From RHIC to EIC: Nuclear Structure Functions

TL;DR

This paper uses the Color Glass Condensate formalism to analyze nuclear structure functions at small x, providing estimates of nuclear shadowing effects relevant for future Electron-Ion Collider experiments.

Contribution

It applies a dipole cross section parameterization, previously successful at RHIC, to predict nuclear structure functions and shadowing effects at small x for EIC.

Findings

Quantitative estimates of nuclear shadowing of $F_2^A$

Predictions of gluon distribution modifications in nuclei

Application of CGC formalism to future collider kinematics

Abstract

We study the nuclear structure function $F_2^A$ and its logarithmic derivative in the high energy limit (small $x$ region) using the Color Glass Condensate formalism.
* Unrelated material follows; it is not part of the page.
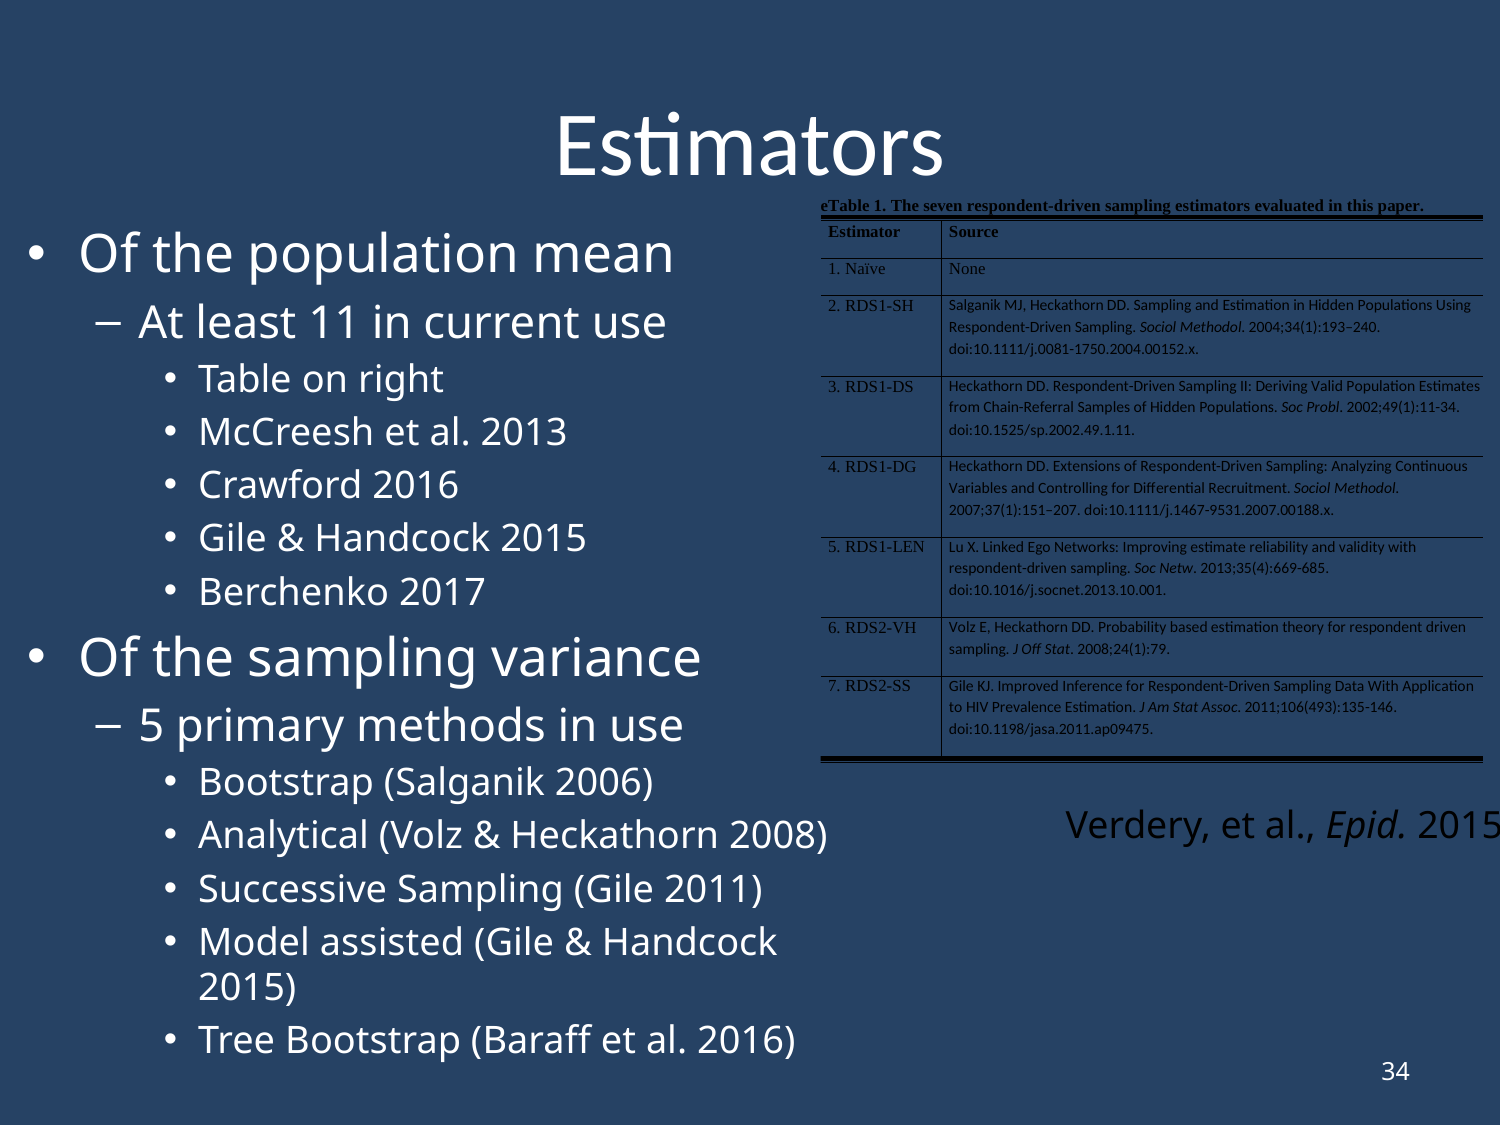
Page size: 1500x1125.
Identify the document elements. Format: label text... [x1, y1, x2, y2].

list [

In this limit the structure function $F_2$ depends on the quark anti-quark dipole-target scattering cross section $N_F (x_{bj}, r_t, b_t)$. The same dipole cross section appears in single hadron and hadron-photon production cross sections in the forward rapidity region in deuteron (proton)-nucleus collisions at high energy, i.e. at RHIC and LHC. We use a parameterization of the dipole cross section, which has successfully been used to describe the deuteron-gold data at RHIC, to compute the nuclear structure function $F_2^A$ and its log $Q^2$ derivative (which is related to gluon distribution function in the double log limit). We provide a quantitative estimate of the nuclear shadowing of $F_2^A$ and the gluon distribution function in the kinematic region relevant to a future Electron-Ion Collider.